Em Goiás, um jornalista ao estilo de Lacerda, era quem escrevia diariamente páginas e páginas contra Pedro Ludovico e sua administração. Tal como Gregório Fortunato, um acólito de Pedro Ludovico organizou um atentado contra os jornalistas na principal praça de Goiânia, a Praça do Bandeirante. Pedro Arantes e alguns pistoleiros, mataram o jornalista Haroldo Gurgel, e feriram gravemente outros dois jornalistas do jornal “O Movimento”. Nessas condições, com a UDN desmoralizada pelo governo inepto que fizera, e o PSD tingido pelo sangue do jornalista Haroldo Gurgel, é que a classe política foi à procura de Sayão. Ele não aceitou o cargo de candidato a governador, e de tanto insistirem, aceitou o de vice-governador, mas impôs uma condição: que lhe dessem as estradas de Goiás para conservar e construir.
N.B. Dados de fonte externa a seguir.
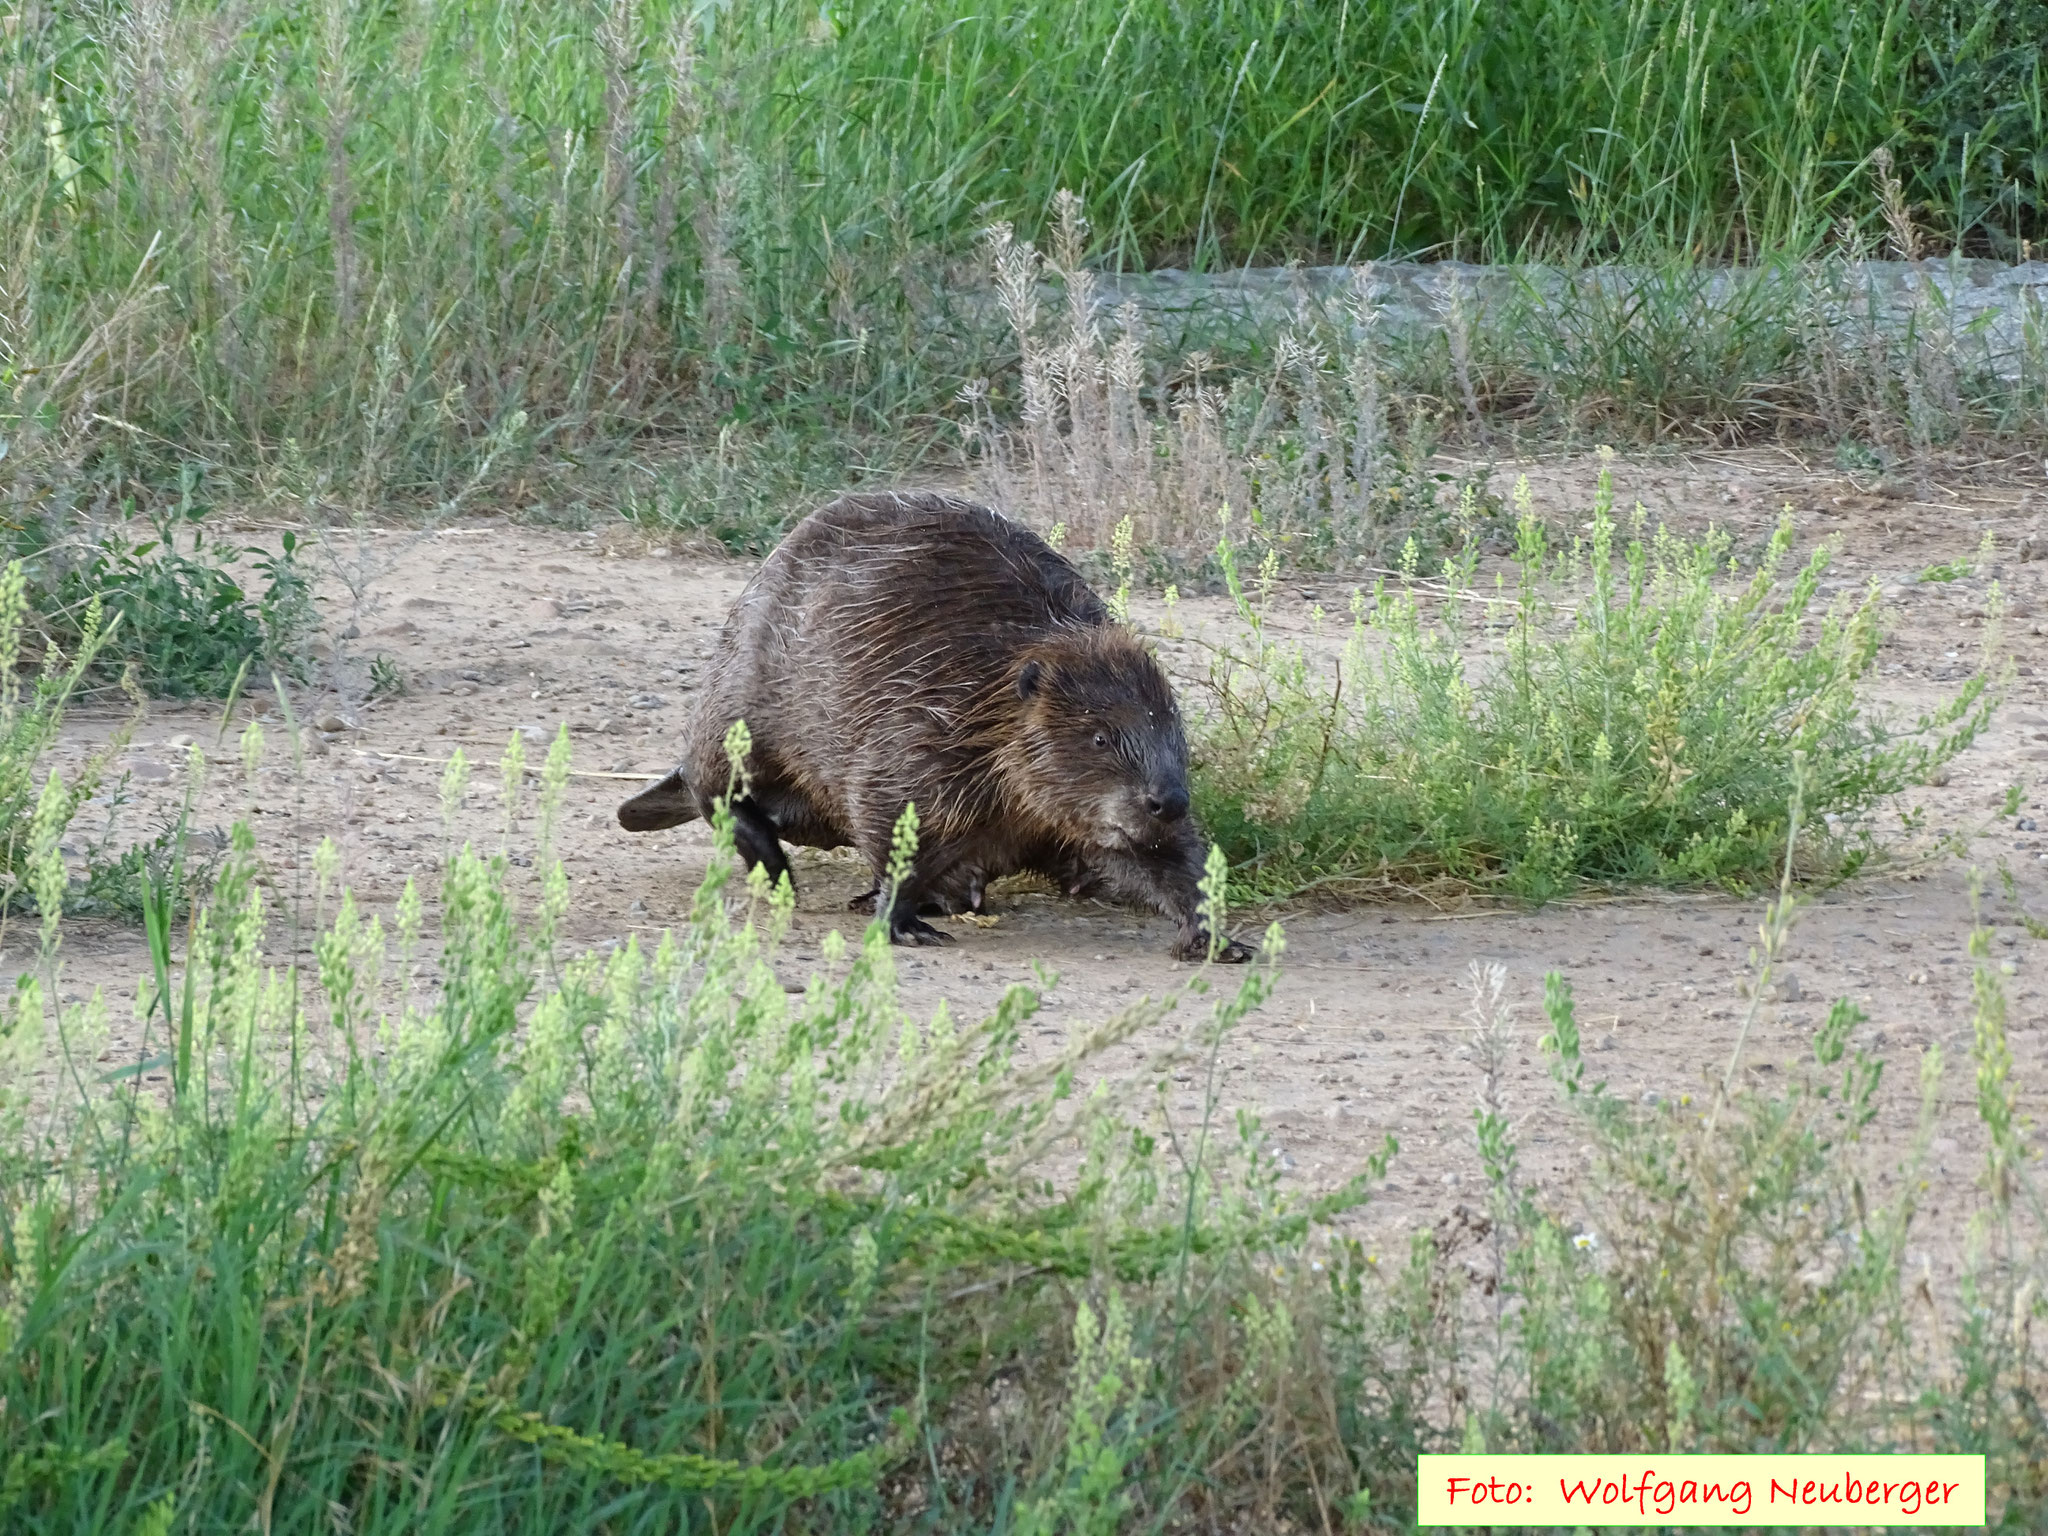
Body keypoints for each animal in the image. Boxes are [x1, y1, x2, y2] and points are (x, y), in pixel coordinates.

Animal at [610, 493, 1245, 962]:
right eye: (1100, 736)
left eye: (1174, 732)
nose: (1168, 800)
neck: (991, 696)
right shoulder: (919, 735)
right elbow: (890, 820)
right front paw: (902, 922)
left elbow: (1165, 859)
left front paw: (1217, 937)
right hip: (737, 697)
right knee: (717, 790)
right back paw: (782, 873)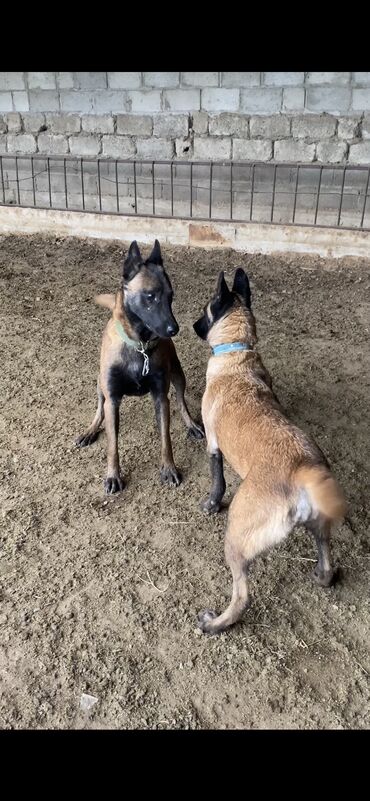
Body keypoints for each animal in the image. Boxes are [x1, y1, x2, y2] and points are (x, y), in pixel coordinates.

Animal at [76, 241, 204, 494]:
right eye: (150, 296)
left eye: (171, 296)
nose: (174, 329)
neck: (140, 347)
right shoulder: (113, 399)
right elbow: (112, 445)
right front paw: (113, 476)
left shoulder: (160, 397)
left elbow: (166, 439)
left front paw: (169, 468)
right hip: (99, 384)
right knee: (99, 408)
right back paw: (90, 430)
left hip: (178, 375)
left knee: (181, 400)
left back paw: (192, 424)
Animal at [194, 268, 346, 632]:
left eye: (205, 311)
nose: (191, 326)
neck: (236, 354)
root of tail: (303, 466)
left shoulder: (213, 445)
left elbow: (217, 482)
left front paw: (211, 504)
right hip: (319, 525)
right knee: (326, 556)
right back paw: (322, 575)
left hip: (236, 537)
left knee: (242, 597)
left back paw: (215, 623)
Seu prestígio mostrou-se imenso na construção da vitória eleitoral. José Ludovico de Almeida, candidato a governador com Sayão, foi impugnado e até que o Superior Tribunal Eleitoral julgasse o recurso, ele foi empossado como Governador de Goiás. Logo os políticos mostraram a que vinham e a Sayão foram negadas as condições que ele pedira para fazer as radiais rodoviárias que pretendia implantar no Estado de Goiás. Juscelino Kubitschek, já Presidente da República, vai encontrá-lo nessa fase de desencantamento com a classe política e o nomeia para d iretor da Companhia de Urbanização da Nova Capital — a Novacap. Começa a segunda fase da sua saga.
Com tratores e caminhões que traz de Goiânia, faz o campo de pouso do Catetinho, abre as primeiras estradas da Capital da República e inicia a demarcação de Brasília. Em novembro de 1956, traz de Goiânia a sua família (moravam numa pequena casa no Departamento de Estradas de Rodagem de Goiás — Dergo) para uma casa feita de duratex, na Candangolândia, sendo, portanto, a primeira família a morar na futura Capital da República. Na vinda para Brasília, traz de Goiânia o diretor da Faculdade de Engenharia de Goiás, Jofre Mozart Parada, que, como Mário de Senna Braga, iria partilhar de seus sonhos e seus empreendimentos até o fim da vida. Jofre Mozart Parada fazia os cálculos e Mário Braga abria as picadas nas matas.
A fase de Brasília é de todos conhecida — é o administrador que está de volta. Na realidade, Sayão foi político por poucos meses. Em 1959, quando da sua morte, o escritor e jornalista Antônio Callado disse que a profissão de Sayão era a de “Bandeirante”. Não é exagero essa afirmação. Goiânia se consolidou a partir das estradas que ele abriu e do progresso que surgiu através de Ceres. Brasília foi beneficiada em sua consolidação pelo que ele fizera 20 anos antes em Goiás, e o Brasil interiorizou-se a partir de sua visão correta do que representava a Belém-Brasília para a Região Centro-Oeste e para impedir a internacionalização da Amazônia.
O sonho que alimentava e que já estava na prancheta de Jofre Mozart Parada e nas frentes de penetração comandadas por Mário Braga, era o de construir a estrada Transamericana, que através do Equador iria unir as três Américas. O reconhecimento mais contundente de todos os valores de Bernardo Sayão Carvalho de Araújo foi dado por Benedito Segundo. Benedito fora seu motorista e, ao saber da sua morte, não disse uma palavra, abaixou a cabeça, encostou no volante do Jeep e morreu, sendo o segundo a ser enterrado no Campo da Esperança. E Sayão, mesmo depois de morto, ainda invadiu os domínios do Curupira. Tiveram que abrir, em uma noite, uma estrada de dois quilômetros para que fosse enterrado o último bandeirante brasileiro.
JARBAS SILVA MARQUES é jornalista, professor e membro do Instituto Histórico e Geográfico do Distrito Federal.